*SOURCE MATERIAL:*

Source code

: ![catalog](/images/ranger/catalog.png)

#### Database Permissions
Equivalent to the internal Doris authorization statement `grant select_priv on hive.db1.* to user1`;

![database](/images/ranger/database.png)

*PROBLEM DESCRIPTION:* Reproduce the data above line for line without changing anything, from the first line through the last.

*RESPONSE FOR THIS EXERCISE:*
Source code

: ![catalog](/images/ranger/catalog.png)

#### Database Permissions
Equivalent to the internal Doris authorization statement `grant select_priv on hive.db1.* to user1`;

![database](/images/ranger/database.png)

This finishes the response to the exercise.